あなたはスマホかパソコンに触れているだろう。

それには、どんな感触がある?

モスバーガーでiPad miniを持っている私の手には、

縁の角ばった感じや、材質の硬い感じ、

持ち続けると意外に重い質量が感じられる。

iPadは単体だと軽いけれど、

カバーを付けると途端に重くなるのが珠にキズ。

スリープ機能付きで軽くて、なおかつ衝撃吸収するカバーが欲しい。

と、私が感じていることを言葉にするとこんな感じになる。

あなたも、私と表現は違っても、

なにかの感覚をその手に感じているハズだ。

そしてその感覚はあなたの気持ちや考えに影響する。

意識しているかどうかに関わらず。

 

さてここで一つ、お願いがある。

今、手に触れているスマホやキーボードから、

手を離して欲しい。

もちろん、床にスマホを落としてくれとは言わない。

ただ一度、近くに置いて欲しいだけ。

そして、空になった手の感覚を感じてみよう。

どう感じるか、は人それぞれ。

何も持っていない手はこんな感じがするというだけだ。

ではあらためて、スマホやキーボードに触れる、と思ってほしい。

まだ触れちゃダメw

手を近づけるけど、触れない。

この時の手には、どんな感覚を感じるだろうか。

おそらく、空の手とは違う感じがするだろう。

感覚の鋭い人ならすでに、

スマホの触感に近いものを感じているかもしれない。

 

このように、触れる前に触感を感じることで、

私たちの脳はスマホを持ち上げる準備をしている。

その触感に合わせて、身体も態勢を整えてから、動く。

というのが普通の人の運動のやり方。

これは力の調節においては有効だけれども、

自分の動きを制限してしまうという副作用もある。

▬▬▬▬▬▬▬▬▬▬

§ **実施事項**
[A] 触感についての本文をもとに、次の問いに答えてください。
(i) 筆者がiPad miniを持っている場所はどこか。
(ii) 筆者が欲しいと述べているカバーの条件は何か。
(iii) 触れる前に触感を感じることで、脳は何をしているとされているか。
[B] 触感についての本文を、最後の文の後から書き継いでください。

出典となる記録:
▬▬▬▬▬▬▬▬▬▬

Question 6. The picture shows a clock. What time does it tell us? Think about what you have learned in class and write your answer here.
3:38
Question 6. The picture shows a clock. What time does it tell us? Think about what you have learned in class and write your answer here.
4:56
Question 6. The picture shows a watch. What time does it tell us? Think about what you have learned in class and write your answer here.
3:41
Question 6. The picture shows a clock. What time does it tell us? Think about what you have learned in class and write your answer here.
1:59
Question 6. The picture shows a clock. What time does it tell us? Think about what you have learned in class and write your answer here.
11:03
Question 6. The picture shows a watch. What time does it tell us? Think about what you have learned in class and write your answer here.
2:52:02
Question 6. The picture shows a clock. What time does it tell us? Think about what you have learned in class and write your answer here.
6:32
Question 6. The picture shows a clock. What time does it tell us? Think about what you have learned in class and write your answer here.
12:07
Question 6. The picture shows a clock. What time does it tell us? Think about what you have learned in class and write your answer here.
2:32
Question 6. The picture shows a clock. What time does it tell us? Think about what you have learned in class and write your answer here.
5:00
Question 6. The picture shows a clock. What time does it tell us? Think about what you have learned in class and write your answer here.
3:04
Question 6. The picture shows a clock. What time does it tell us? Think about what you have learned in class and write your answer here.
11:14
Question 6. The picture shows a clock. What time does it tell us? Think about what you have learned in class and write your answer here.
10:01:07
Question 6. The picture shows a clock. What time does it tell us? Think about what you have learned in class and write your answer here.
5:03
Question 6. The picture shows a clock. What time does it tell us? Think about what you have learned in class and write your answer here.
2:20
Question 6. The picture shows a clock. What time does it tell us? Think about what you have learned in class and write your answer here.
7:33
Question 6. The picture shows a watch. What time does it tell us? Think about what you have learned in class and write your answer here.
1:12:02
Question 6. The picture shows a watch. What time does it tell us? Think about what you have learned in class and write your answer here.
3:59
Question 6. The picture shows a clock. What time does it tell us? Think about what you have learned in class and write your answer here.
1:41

▬▬▬▬▬▬▬▬▬▬

§ **解答**
[A]
(i) モスバーガー
(ii) スリープ機能付きで軽く、なおかつ衝撃を吸収すること
(iii) スマホを持ち上げる準備

[B]
触れる前、そして触れてから感じる触感によっては、

身体が先に、動くことを諦めてしまう。

武術の練習で言えば、踏ん張って立っている人を見た途端、

あるいは触って固いなと感じた途端、

技を掛けることが出来なくなる。

だから上達のためには一度、

この運動のやり方をやめなければならない。

 

無意識に行っている準備を、やめる。

それは、見たものに対する扱い方を変えること。

相手が踏ん張って立っている事は、見れば分かる。

にもかかわらず、まるで空気を撫でるように、

ただブランブランの腕で技を掛ける。

何事も無かったかの如く。

エアギターならぬ、エア武術。

いや、ここは普通に「型」でいいか。

相手の状態には気付いてるけど、全く気にしない。

相手が踏ん張っている?でもそんなの関係ねー!!って感じ。

これは相手を無視するのとは違う。

見てみないふりをするのでもない。

固まった相手がいるにもかかわらず、空気のように扱う。

文字にするととっても失礼なことをしているみたいだけど、

上手くいくと不思議なくらい簡単に技が掛かる。

あっけないくらいにあっさりと人を転がすことが出来る。

今まで苦労してきたことは何だったのか!?ってくらいに。

あ、間違っても今、手に持っているスマホで実験はしない方が良い。

どこかに飛んで行っても、自己責任ということで。

 

気付いているけど、気にしない。

こんなことを考えながら修練していると、面白いことに気が付いた。

「人を柔らかいものだと感じられると、不思議と優しい気持ちになる。」

ポイントは、触感にある。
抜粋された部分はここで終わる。